__Task description__. Return the records below from the line containing "staining of benign" onward, exactly, through and including the last line.

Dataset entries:
—————

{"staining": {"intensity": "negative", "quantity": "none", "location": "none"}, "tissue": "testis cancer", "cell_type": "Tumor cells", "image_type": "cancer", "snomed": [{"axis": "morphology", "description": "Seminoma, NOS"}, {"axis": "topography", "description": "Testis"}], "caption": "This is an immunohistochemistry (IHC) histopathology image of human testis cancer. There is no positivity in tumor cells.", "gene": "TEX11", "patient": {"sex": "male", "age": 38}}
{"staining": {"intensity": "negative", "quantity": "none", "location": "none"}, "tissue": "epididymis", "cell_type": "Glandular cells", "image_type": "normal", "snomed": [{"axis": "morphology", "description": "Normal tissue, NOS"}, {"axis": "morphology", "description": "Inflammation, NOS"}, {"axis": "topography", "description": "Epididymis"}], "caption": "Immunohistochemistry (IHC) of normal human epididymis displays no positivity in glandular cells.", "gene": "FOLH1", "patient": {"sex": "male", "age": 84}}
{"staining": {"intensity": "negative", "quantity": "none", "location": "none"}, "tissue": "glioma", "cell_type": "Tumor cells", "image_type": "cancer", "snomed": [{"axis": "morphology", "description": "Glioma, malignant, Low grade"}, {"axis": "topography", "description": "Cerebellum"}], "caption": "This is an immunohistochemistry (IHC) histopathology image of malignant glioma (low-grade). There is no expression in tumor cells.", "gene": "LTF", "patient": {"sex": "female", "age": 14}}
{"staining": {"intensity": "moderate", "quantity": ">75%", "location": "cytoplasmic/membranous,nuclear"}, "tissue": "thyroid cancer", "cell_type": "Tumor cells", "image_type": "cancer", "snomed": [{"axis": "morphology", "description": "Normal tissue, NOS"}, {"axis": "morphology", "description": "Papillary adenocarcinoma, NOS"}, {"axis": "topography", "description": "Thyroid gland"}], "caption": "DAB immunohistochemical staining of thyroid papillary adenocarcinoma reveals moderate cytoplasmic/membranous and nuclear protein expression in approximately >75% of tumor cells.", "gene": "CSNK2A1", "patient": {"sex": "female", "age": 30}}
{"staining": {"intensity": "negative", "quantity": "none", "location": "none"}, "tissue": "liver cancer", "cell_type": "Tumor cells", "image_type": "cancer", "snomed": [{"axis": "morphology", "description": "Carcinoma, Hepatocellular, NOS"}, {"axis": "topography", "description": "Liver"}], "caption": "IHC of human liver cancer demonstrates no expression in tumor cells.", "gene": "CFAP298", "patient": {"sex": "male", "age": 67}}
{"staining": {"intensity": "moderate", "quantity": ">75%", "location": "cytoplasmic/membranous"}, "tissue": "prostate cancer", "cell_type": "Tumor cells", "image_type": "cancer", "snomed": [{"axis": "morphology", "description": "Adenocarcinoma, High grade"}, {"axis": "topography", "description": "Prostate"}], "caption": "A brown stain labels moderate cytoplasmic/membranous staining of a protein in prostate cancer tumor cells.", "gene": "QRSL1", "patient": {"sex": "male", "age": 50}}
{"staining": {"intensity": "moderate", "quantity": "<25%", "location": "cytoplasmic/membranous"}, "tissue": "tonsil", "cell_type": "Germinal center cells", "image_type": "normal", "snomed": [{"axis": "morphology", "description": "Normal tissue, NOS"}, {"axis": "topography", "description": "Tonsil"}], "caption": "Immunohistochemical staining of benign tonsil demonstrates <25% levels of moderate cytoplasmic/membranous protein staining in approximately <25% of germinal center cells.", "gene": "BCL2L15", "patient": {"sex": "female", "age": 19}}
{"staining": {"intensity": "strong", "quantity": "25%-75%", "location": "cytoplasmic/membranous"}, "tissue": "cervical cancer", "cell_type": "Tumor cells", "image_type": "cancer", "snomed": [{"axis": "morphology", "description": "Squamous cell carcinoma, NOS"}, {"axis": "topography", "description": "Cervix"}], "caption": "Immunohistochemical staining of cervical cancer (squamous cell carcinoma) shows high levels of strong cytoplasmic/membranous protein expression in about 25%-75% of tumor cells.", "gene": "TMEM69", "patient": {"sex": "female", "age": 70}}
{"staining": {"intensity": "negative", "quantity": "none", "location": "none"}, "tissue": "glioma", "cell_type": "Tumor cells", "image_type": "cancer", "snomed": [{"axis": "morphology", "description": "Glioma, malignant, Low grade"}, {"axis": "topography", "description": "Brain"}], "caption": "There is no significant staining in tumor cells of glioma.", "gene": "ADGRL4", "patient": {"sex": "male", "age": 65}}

—————

__Task answer__.
{"staining": {"intensity": "moderate", "quantity": "<25%", "location": "cytoplasmic/membranous"}, "tissue": "tonsil", "cell_type": "Germinal center cells", "image_type": "normal", "snomed": [{"axis": "morphology", "description": "Normal tissue, NOS"}, {"axis": "topography", "description": "Tonsil"}], "caption": "Immunohistochemical staining of benign tonsil demonstrates <25% levels of moderate cytoplasmic/membranous protein staining in approximately <25% of germinal center cells.", "gene": "BCL2L15", "patient": {"sex": "female", "age": 19}}
{"staining": {"intensity": "strong", "quantity": "25%-75%", "location": "cytoplasmic/membranous"}, "tissue": "cervical cancer", "cell_type": "Tumor cells", "image_type": "cancer", "snomed": [{"axis": "morphology", "description": "Squamous cell carcinoma, NOS"}, {"axis": "topography", "description": "Cervix"}], "caption": "Immunohistochemical staining of cervical cancer (squamous cell carcinoma) shows high levels of strong cytoplasmic/membranous protein expression in about 25%-75% of tumor cells.", "gene": "TMEM69", "patient": {"sex": "female", "age": 70}}
{"staining": {"intensity": "negative", "quantity": "none", "location": "none"}, "tissue": "glioma", "cell_type": "Tumor cells", "image_type": "cancer", "snomed": [{"axis": "morphology", "description": "Glioma, malignant, Low grade"}, {"axis": "topography", "description": "Brain"}], "caption": "There is no significant staining in tumor cells of glioma.", "gene": "ADGRL4", "patient": {"sex": "male", "age": 65}}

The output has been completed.